Nearly every railway station ticket office in Britain is to be closed. The decision of the Railway Delivery Group (RDG), representing all private rail operators, will remove a vital service from the public with thousands of job losses.

Only a few of the 1,007 stations in England will remain open, on reduced hours, following a phoney 21-day “passenger consultation” process.

London Marylebone station Ticket office [Photo by Dr Neil Clifton / CC BY-SA 2.0]

Some workers will be temporarily reallocated provided they are amenable to “transitioning to multi-skilled ‘customer help’ roles” in stations, but thousands will be made redundant. The process has already begun, with the Rail, Maritime and Transport union (RMT) reporting that “hundreds of redundancy notices” are already being sent to ticket office workers.

^^^^

▶ [INSTRUCTIONS TO FOLLOW]
Reproduce the passage above on the closure of railway ticket offices word for word, in full.

(Dataset rows)
^^^^

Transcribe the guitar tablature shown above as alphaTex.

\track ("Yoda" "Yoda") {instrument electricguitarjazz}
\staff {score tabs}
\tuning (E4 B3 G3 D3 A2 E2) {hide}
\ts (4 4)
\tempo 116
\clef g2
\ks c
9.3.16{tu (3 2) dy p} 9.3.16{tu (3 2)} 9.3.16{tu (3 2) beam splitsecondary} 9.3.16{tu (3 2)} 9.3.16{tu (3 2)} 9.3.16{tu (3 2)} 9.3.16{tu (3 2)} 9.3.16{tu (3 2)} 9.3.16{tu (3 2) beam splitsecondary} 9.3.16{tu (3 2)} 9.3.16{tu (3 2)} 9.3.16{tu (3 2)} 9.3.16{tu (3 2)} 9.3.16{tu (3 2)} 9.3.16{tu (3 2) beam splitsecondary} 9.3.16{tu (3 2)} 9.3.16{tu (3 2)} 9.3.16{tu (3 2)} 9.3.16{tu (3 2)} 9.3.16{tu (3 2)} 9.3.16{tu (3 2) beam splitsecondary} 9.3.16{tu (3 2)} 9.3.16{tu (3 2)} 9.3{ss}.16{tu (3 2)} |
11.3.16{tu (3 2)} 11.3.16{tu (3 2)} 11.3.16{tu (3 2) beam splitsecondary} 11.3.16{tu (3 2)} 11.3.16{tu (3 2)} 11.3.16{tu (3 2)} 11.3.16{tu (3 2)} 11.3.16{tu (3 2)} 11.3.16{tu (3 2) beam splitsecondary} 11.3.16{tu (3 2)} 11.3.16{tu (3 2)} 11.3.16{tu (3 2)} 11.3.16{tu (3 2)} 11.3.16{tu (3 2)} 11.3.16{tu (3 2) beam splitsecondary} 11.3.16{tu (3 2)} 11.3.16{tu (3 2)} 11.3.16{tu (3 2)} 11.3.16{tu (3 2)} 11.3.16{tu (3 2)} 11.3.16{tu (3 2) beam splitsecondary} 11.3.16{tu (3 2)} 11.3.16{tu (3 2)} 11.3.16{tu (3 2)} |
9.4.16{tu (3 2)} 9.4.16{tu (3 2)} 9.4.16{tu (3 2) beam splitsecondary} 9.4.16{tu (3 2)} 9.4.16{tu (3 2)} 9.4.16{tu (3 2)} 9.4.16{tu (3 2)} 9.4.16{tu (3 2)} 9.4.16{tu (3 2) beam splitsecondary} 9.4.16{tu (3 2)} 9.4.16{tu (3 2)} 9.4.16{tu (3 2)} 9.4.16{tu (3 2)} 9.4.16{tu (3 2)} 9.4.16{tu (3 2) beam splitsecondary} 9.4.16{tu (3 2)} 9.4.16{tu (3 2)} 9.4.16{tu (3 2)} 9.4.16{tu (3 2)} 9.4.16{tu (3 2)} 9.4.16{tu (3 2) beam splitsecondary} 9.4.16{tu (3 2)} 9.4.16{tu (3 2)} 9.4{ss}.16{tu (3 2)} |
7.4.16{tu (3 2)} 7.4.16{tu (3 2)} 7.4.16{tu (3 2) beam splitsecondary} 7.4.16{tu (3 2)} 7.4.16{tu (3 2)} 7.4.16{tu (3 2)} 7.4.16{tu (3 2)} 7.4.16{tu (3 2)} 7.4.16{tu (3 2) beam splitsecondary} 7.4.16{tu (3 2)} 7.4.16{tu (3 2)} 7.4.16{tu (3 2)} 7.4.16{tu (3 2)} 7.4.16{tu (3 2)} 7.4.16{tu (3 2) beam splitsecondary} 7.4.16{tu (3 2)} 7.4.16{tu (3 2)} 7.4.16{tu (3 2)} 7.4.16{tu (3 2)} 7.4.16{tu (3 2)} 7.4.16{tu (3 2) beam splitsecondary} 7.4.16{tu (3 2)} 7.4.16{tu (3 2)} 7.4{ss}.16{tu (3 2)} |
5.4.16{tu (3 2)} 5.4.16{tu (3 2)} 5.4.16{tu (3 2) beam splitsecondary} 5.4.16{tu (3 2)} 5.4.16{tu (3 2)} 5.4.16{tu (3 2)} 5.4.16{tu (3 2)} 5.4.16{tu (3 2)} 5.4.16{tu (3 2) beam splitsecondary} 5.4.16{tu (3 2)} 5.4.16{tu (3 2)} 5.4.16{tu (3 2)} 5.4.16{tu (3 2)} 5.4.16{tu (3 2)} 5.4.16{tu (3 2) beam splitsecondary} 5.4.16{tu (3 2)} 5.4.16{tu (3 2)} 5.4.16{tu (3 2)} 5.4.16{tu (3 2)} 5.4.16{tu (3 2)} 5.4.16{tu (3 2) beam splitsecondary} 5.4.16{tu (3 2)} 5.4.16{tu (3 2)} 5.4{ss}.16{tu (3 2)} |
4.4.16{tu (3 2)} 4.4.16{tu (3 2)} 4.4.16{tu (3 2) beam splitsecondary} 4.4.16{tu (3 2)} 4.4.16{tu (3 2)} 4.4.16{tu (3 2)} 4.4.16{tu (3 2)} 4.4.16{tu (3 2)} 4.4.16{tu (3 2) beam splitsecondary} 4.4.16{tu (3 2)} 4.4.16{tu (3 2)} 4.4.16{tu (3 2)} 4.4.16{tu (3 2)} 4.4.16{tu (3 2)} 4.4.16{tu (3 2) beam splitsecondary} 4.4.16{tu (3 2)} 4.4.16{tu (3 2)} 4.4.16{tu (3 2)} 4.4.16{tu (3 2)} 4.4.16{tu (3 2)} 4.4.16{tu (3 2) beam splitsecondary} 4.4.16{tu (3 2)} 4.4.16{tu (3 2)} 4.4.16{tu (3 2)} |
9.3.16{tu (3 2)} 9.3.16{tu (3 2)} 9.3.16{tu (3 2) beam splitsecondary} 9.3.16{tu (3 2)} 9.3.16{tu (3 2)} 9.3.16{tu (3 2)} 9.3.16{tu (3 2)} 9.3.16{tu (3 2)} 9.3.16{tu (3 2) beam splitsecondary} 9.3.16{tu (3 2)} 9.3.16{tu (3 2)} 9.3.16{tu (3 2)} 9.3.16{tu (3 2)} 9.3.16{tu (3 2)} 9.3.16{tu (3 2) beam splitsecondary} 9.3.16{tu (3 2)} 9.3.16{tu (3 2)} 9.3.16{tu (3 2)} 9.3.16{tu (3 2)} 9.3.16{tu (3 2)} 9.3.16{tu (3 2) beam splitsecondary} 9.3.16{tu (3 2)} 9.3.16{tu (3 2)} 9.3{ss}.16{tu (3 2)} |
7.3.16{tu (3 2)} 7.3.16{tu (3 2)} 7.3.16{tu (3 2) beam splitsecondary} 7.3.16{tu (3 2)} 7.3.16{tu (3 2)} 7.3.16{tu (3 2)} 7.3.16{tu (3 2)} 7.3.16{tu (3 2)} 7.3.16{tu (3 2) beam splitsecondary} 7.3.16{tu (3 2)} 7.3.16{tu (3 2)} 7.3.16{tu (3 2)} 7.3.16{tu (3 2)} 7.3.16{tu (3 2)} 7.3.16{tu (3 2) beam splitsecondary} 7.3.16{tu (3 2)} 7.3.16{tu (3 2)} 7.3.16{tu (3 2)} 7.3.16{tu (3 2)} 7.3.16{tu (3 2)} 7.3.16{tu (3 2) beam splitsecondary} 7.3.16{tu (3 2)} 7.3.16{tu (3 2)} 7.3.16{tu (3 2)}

^^^^

▶ [EXERCISE ANSWER]
Nearly every railway station ticket office in Britain is to be closed. The decision of the Railway Delivery Group (RDG), representing all private rail operators, will remove a vital service from the public with thousands of job losses.

Only a few of the 1,007 stations in England will remain open, on reduced hours, following a phoney 21-day “passenger consultation” process.

London Marylebone station Ticket office [Photo by Dr Neil Clifton / CC BY-SA 2.0]

Some workers will be temporarily reallocated provided they are amenable to “transitioning to multi-skilled ‘customer help’ roles” in stations, but thousands will be made redundant. The process has already begun, with the Rail, Maritime and Transport union (RMT) reporting that “hundreds of redundancy notices” are already being sent to ticket office workers.